Prompt 1: Reproduce the matrixStats issue from "sd <- rowSds(X, center" up to and including "from the API?".
Prompt 2: Sum up the matrixStats issue in two sentences.

Text section:
HenrikBengtsson / matrixStats

R package: Methods that Apply to Rows and Columns of Matrices (and to Vectors)
https://cran.r-project.org/package=matrixStats
203 stars 33 forks source link

API cleanup: Drop argument `center`? #187

Closed HenrikBengtsson closed 3 years ago

HenrikBengtsson commented 3 years ago

Argument center for rowVars() exists for historical reasons, it causes confusion, it introduces a significant risk for mistakes/bugs, e.g. https://github.com/HenrikBengtsson/matrixStats/issues/183, https://github.com/PeteHaitch/DelayedMatrixStats/issues/68, and https://github.com/const-ae/sparseMatrixStats/issues/13.

The main reason for it existing is that in the beginning all these functions were implemented in plain R and then there was a significant performance gain to reuse an already estimated center point estimate, e.g.

mu <- rowMeans(X)
sd <- rowSds(X, center = mu)

The benefit if this is smaller today, or even non-existing, because when using center we no longer use the native code but the old R code branch.

Due to the problems that come from using an incorrect value of center, should we deprecate/drop center from the API?

Argument center is currently used in:

> grep("center", capture.output(ls.str("package:matrixStats")), value=TRUE)
 [1] "colMads : function (x, rows = NULL, cols = NULL, center = NULL, constant = 1.4826, na.rm = FALSE, dim. = dim(x), ...)  "   
 [2] "colSds : function (x, rows = NULL, cols = NULL, na.rm = FALSE, center = NULL, dim. = dim(x), ...)  "                       
 [3] "colVars : function (x, rows = NULL, cols = NULL, na.rm = FALSE, center = NULL, dim. = dim(x), ...)  "

Provided material:

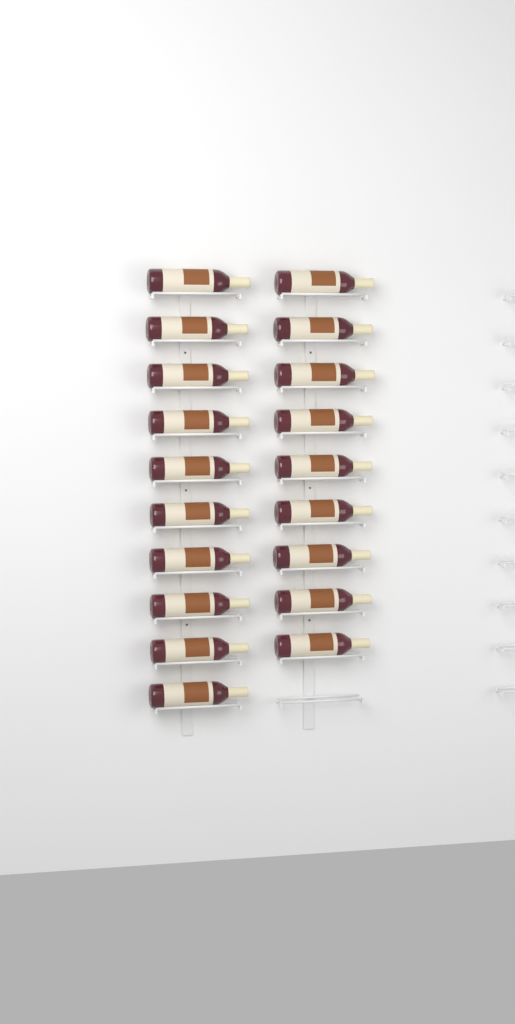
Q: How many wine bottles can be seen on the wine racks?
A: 19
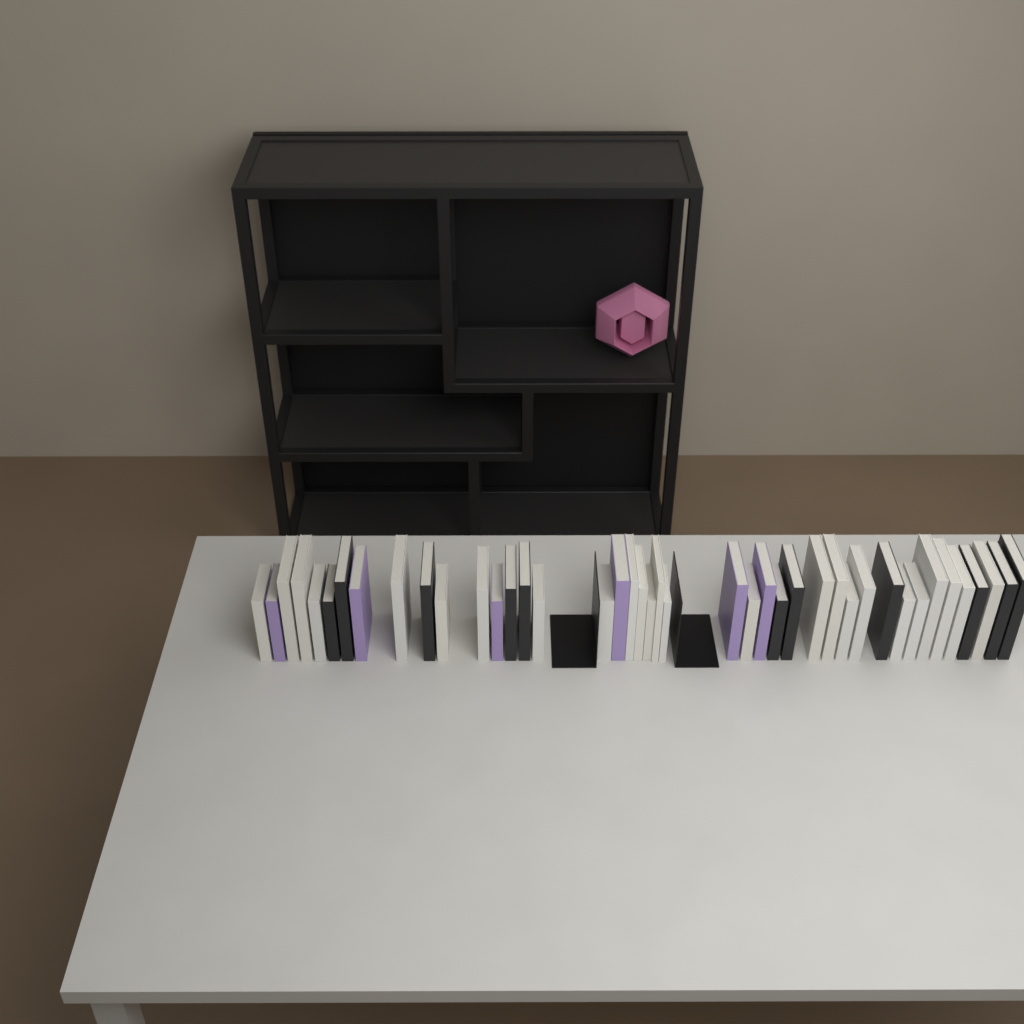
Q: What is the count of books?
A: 42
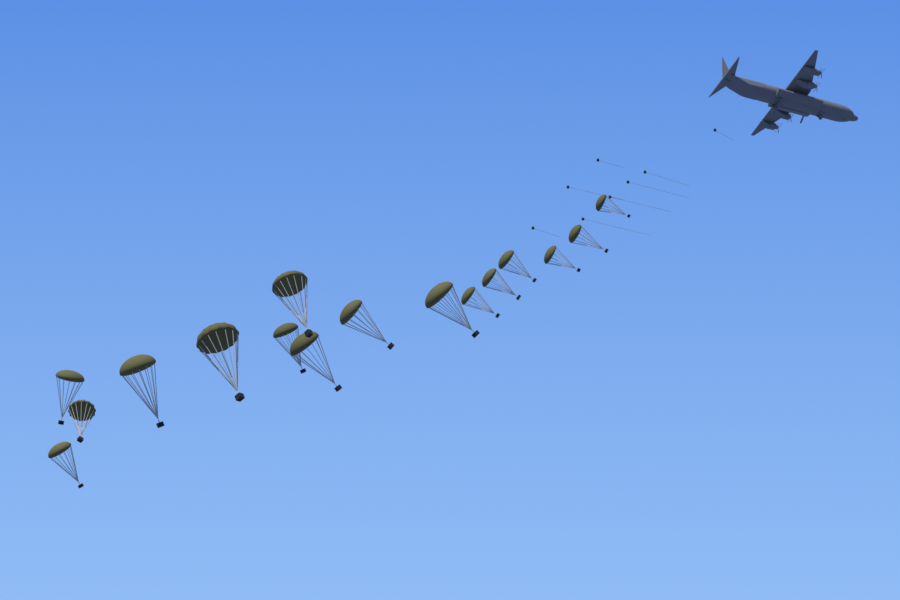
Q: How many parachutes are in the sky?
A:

Solution 1:
sd <- rowSds(X, center = mu)

The benefit if this is smaller today, or even non-existing, because when using center we no longer use the native code but the old R code branch.

Due to the problems that come from using an incorrect value of center, should we deprecate/drop center from the API?

Solution 2: The `center` argument for `rowVars()` exists for historical reasons: when these functions were written in plain R, reusing an already estimated center gave a significant speedup, but the argument now causes confusion and a significant risk of mistakes or bugs. Because that speed benefit is smaller today or even gone, since using `center` falls back to the old R code instead of the native code, the issue asks whether `center` should be deprecated or dropped from the API.